The NCIS numbers are very good but I am still impressed with the demo that House put up on Monday night, especially against Monday Night Football. I think it even exceeded FOX’s expectations especially because of how low the season finale numbers were in May.
@Bruce – “Going from a 4.4 (NCIS L.A.) to a 3.1 is a heck of a tumble”
Only if you’re a retentionista, which all of the site writers, and most of the serious posters here, are not.
The fact is that a 3.0, especially at 10pm, especially when produced in house, will get you renewed at every network nowadays…
except for CBS, sometimes.
Assuming this doesn’t drop much, this will headline CBS’s Renew/Cancel posts for the rest of the year (well, once Rivers gets yanked in week three). And I do mean rest of the year, as a 3.0, even on CBS, will get you a backorder while CBS sees if there’s mitigating factors – high income viewers, strong pilot competition, decays in other shows, etc.
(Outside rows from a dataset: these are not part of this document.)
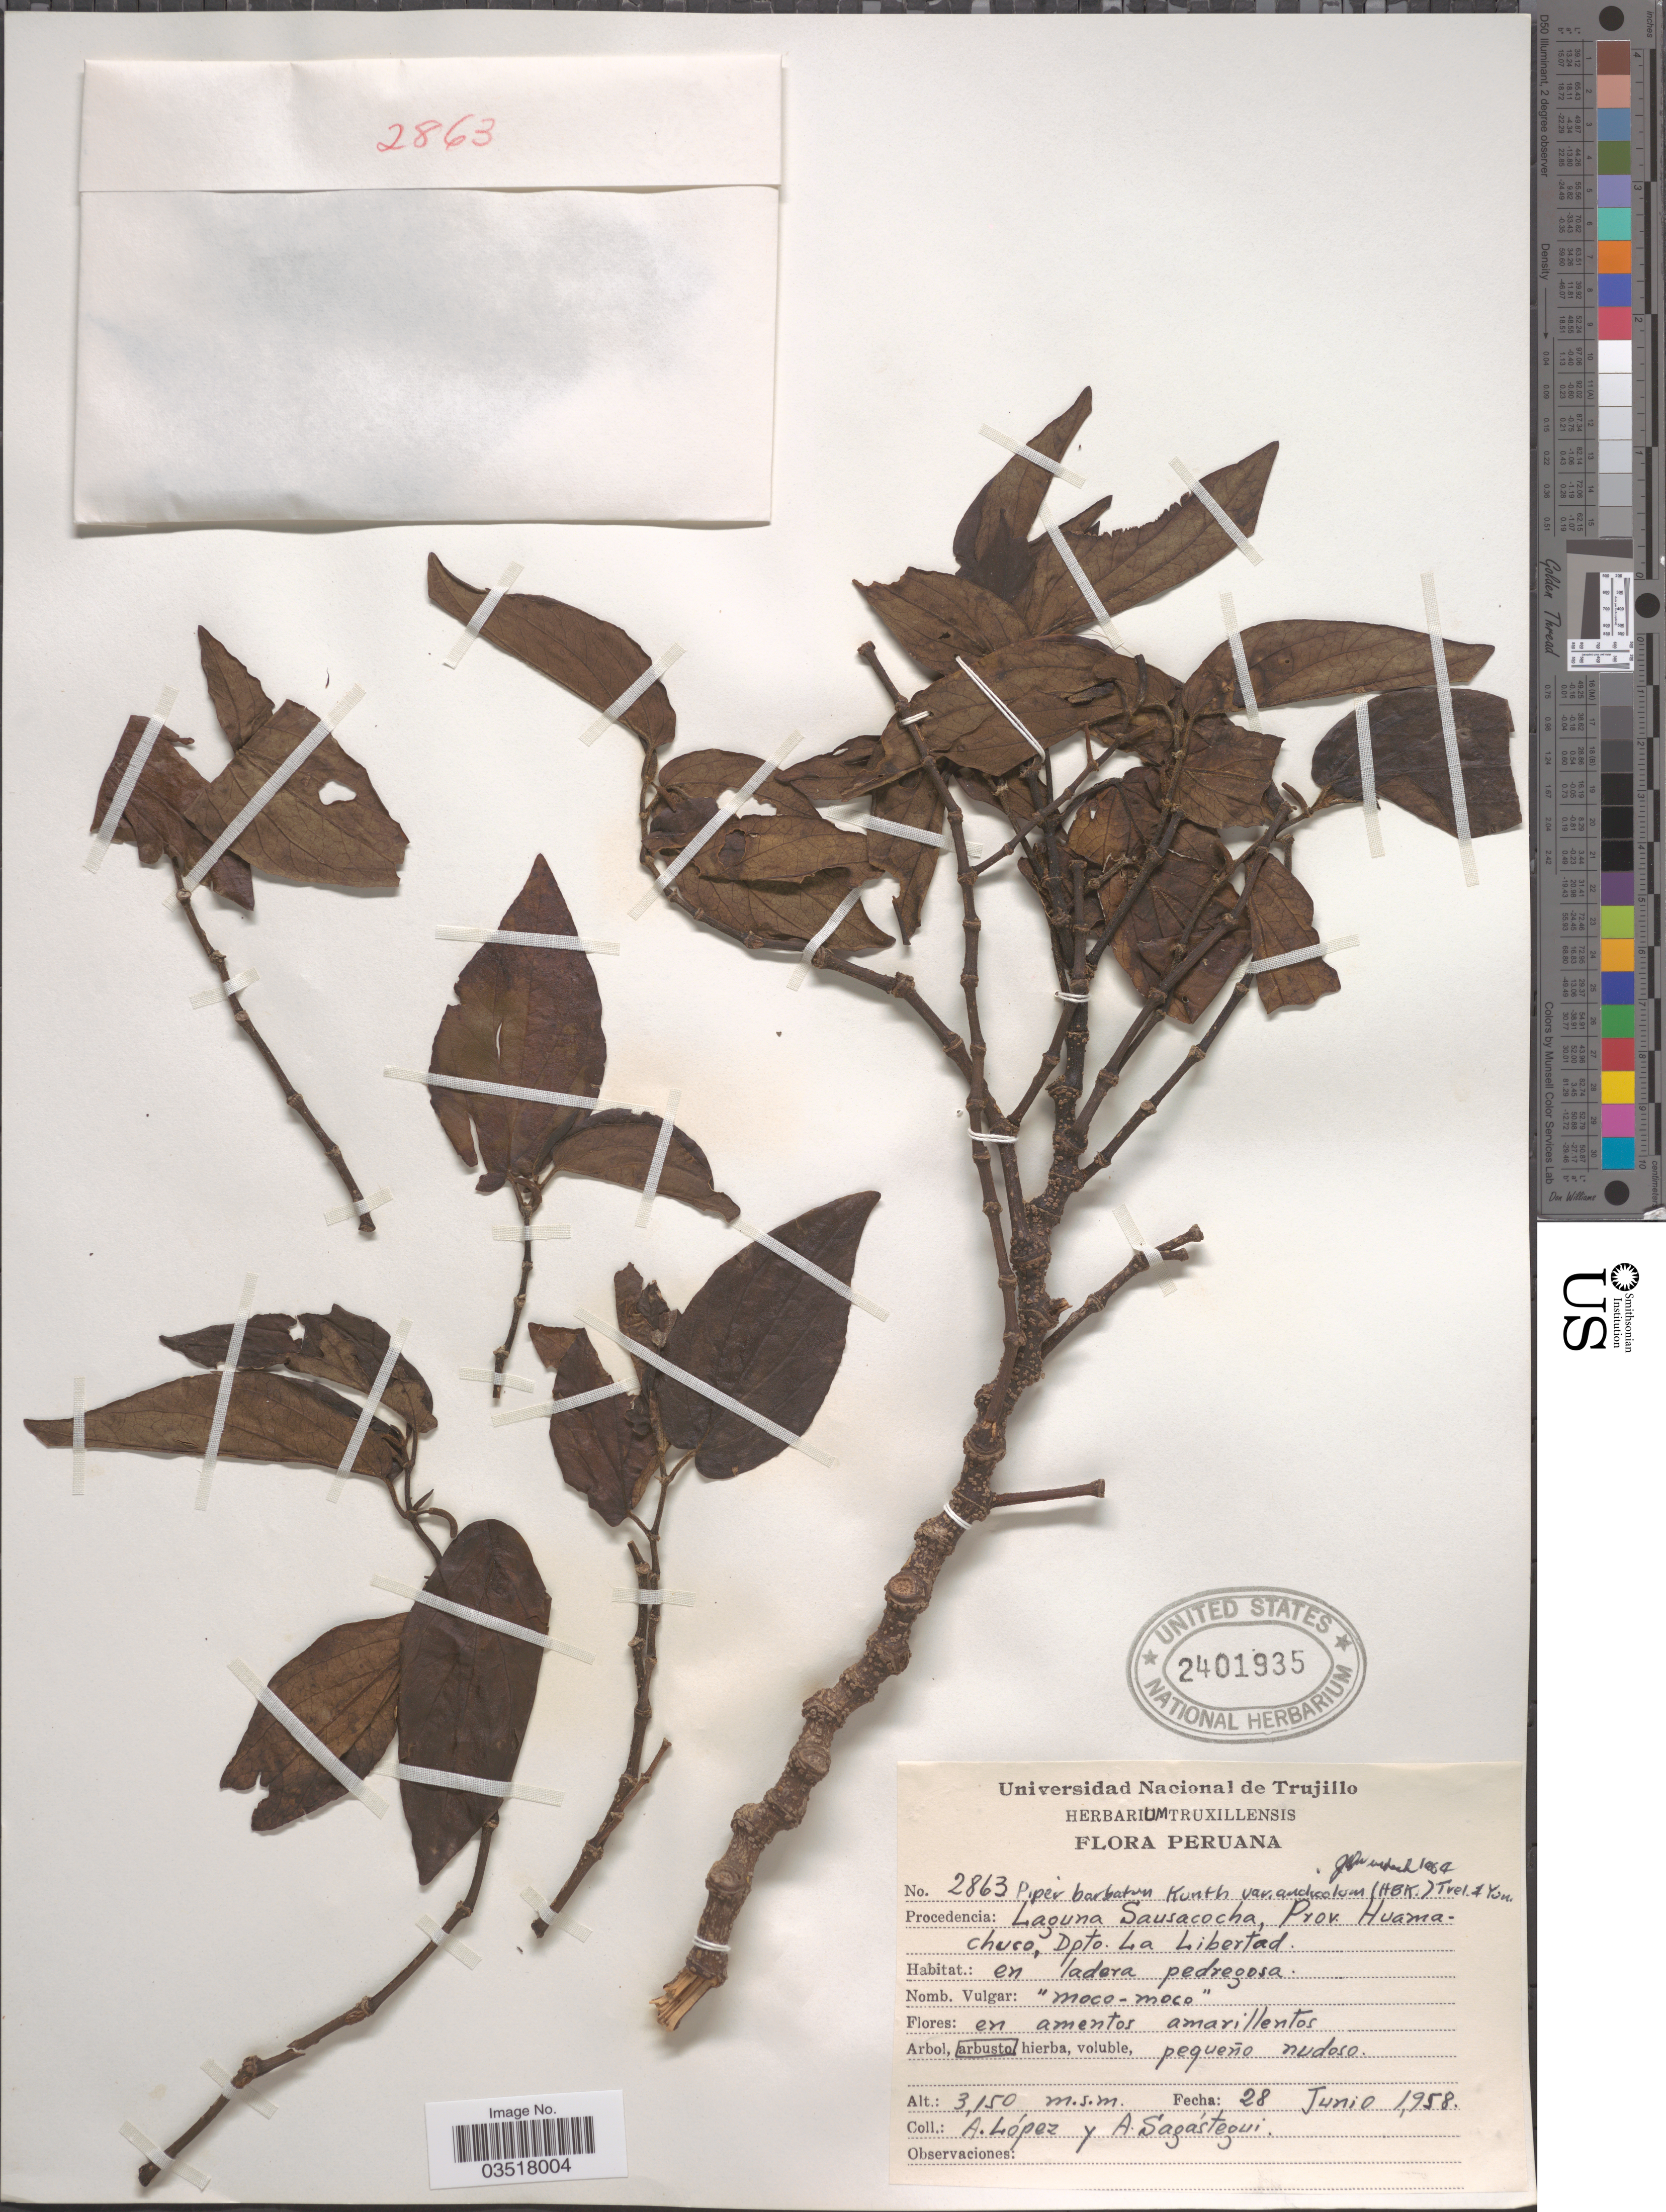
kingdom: Plantae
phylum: Tracheophyta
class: Magnoliopsida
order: Piperales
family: Piperaceae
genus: Piper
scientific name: Piper barbatum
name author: C. DC.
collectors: A. López & A. Sagastegui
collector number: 2863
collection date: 1958-06-28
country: Peru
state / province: La Libertad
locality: Laguna Sausacocha, Prov. Huamachuco, Dpto. La Libertad.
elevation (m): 150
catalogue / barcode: US 2401935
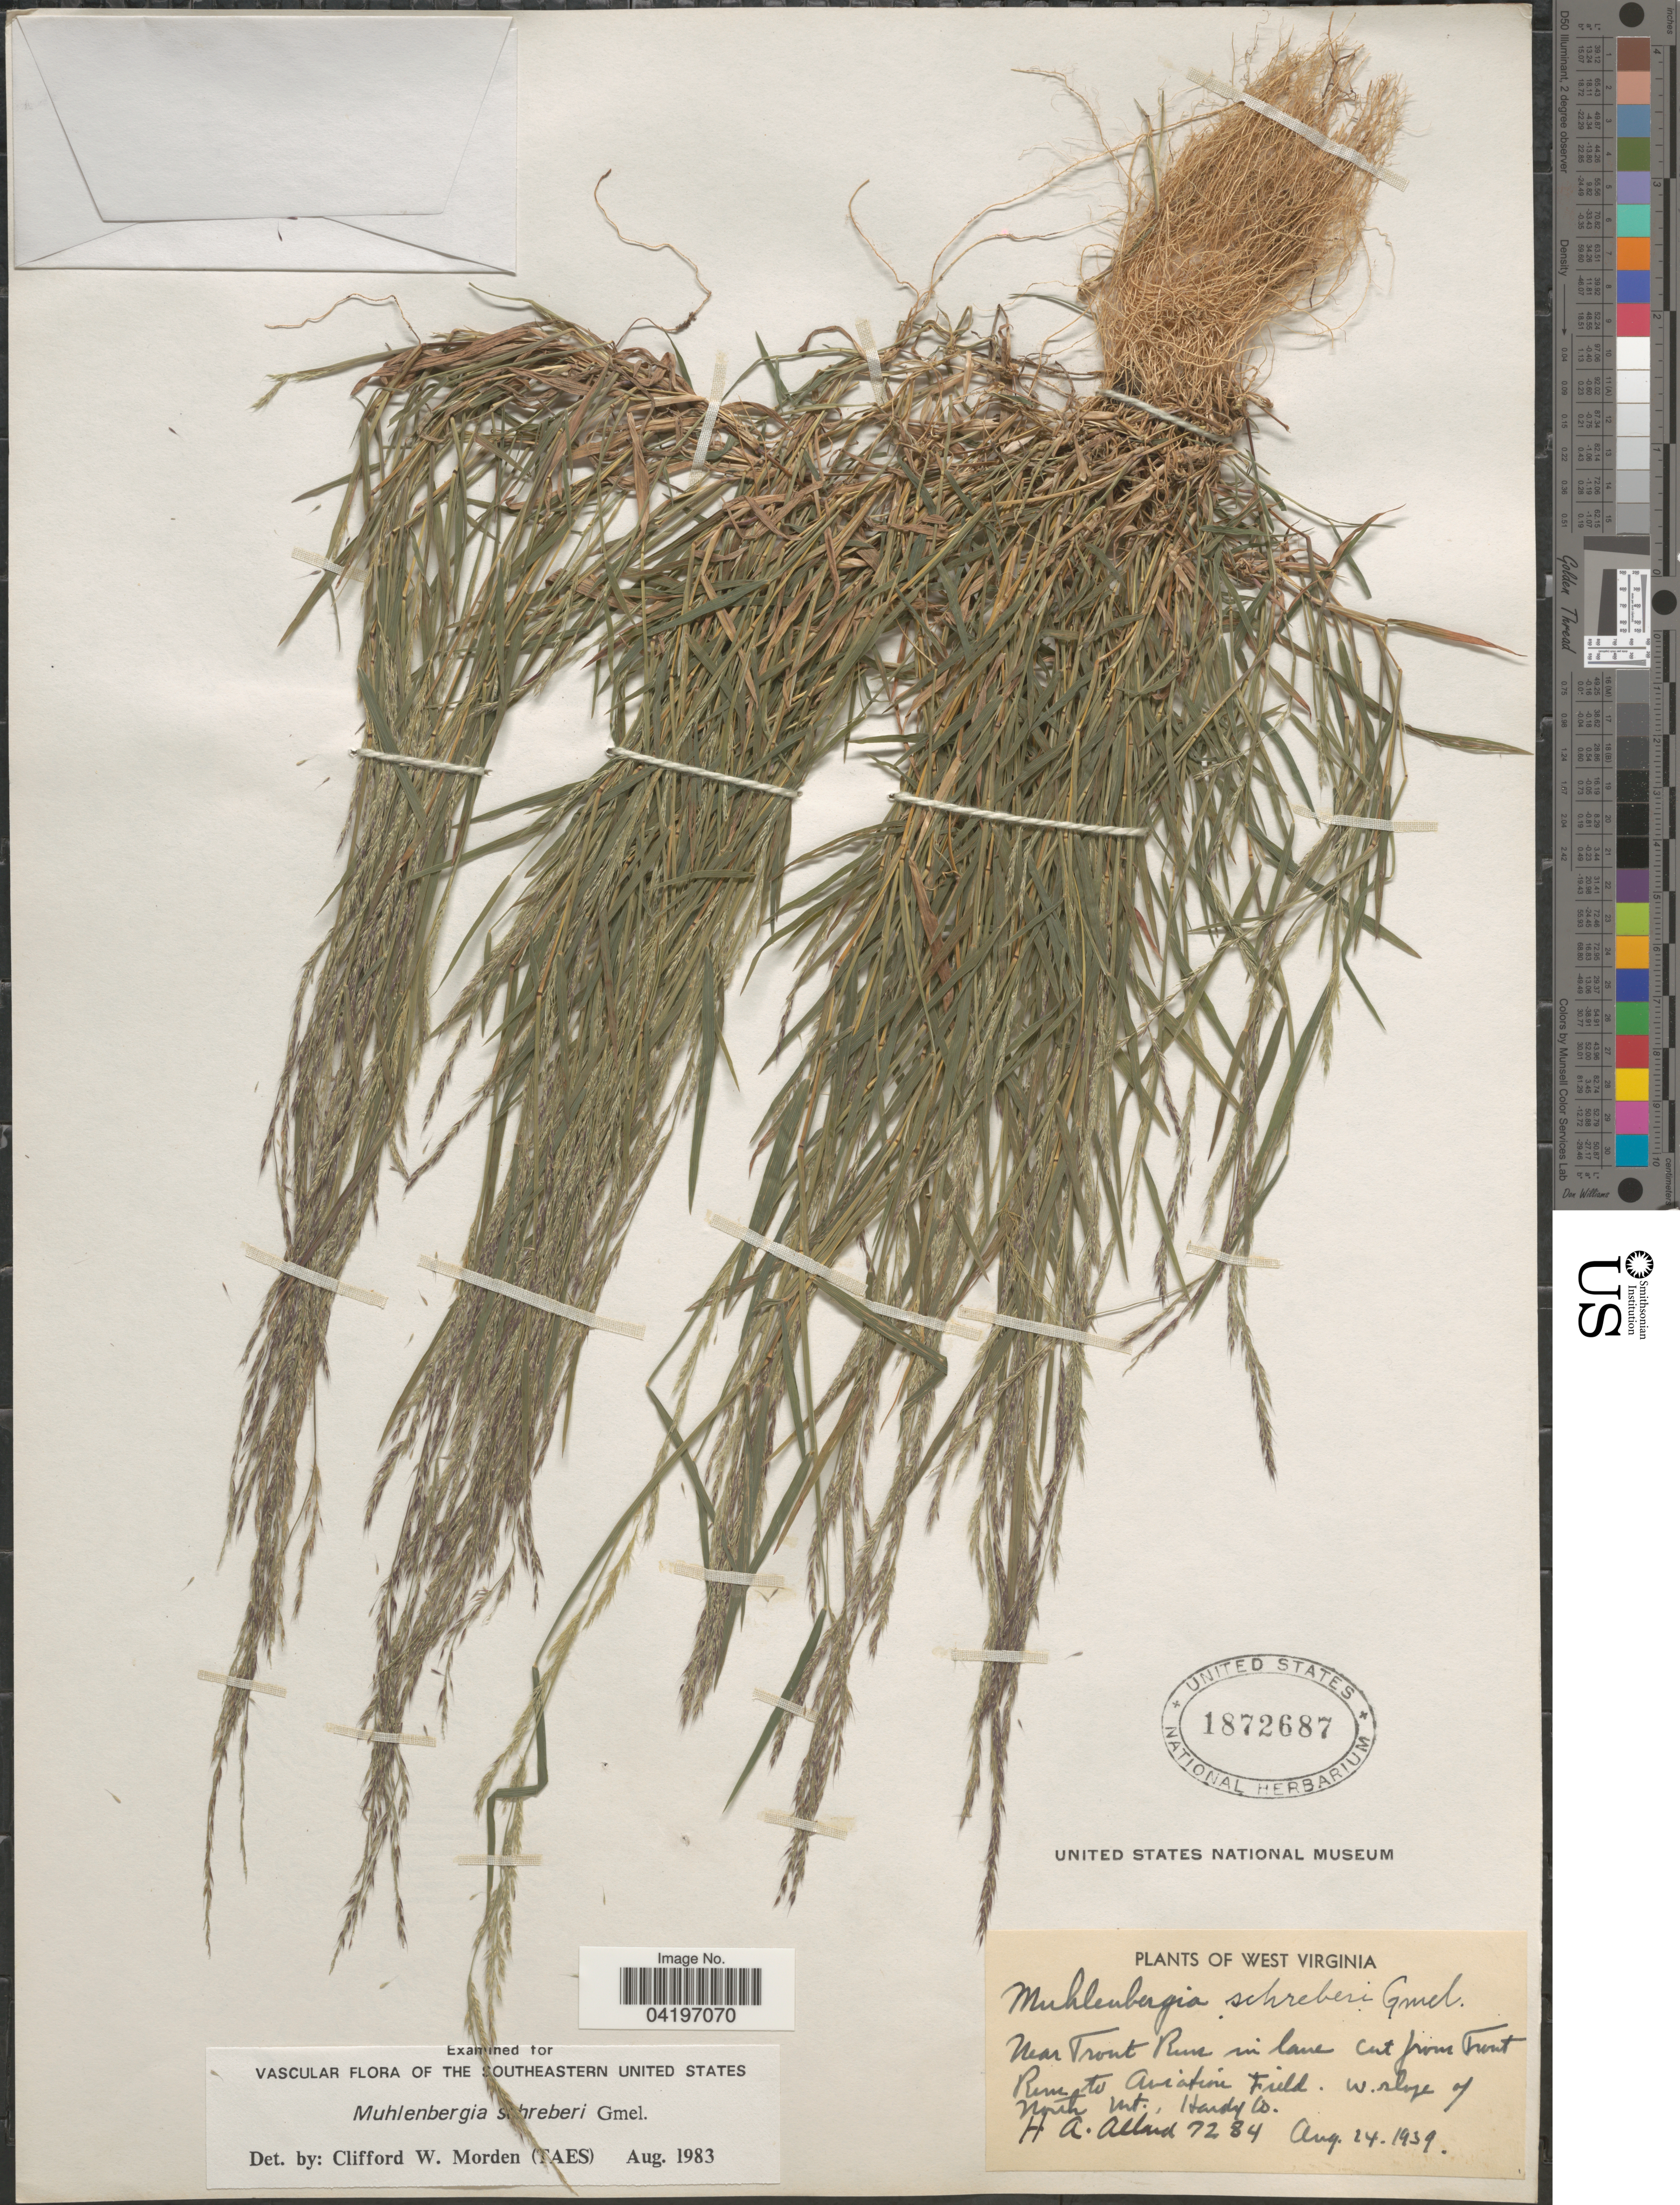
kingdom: Plantae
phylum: Tracheophyta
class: Liliopsida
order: Poales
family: Poaceae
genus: Muhlenbergia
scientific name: Muhlenbergia schreberi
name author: J.F. Gmel.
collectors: H. A. Allard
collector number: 7284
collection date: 1939-08-24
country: United States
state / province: West Virginia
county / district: Hardy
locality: Near Trout Run in lane cut from Trout Run to Aviation Field. W. slope of North Mt., Hardy Co.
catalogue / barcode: US 1872687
But if it starts dropping… CBS would probably still give it a partial backorder to see how the midseasons shake out.
i woulda thought melorse would skew higher in 18-49 than 90210
guess i was wrong
Tom, I think Three Rivers will be yanked after week 4, but thats only because CBS tends to give series more time (The Ex List got yanked after 4 weeks). However Rivers will get axed.
Melrose Place will be renewed, despite low ratings.
y are the final #s always different from the overnight numbers and is the final # the official #?
The overnight numbers are “who was watching station X” during each 15 minute period. The final numbers are actually by show, removing people who were really watching a local-interest football game, weather reports, etc. and accounting for overruns (which were really popular for ABC last season). It also adjusts for the time difference for networks in central time zone. Possibly some other things.
It’s CW’s fault about melrose, it’s marketing is bad, i know they promoted it but come on, it’s not like their other trashy shows, I can imagine it leading out of Desperate Housewives. It really is a good series.
I warms my heart to see scripted shows beat Reality.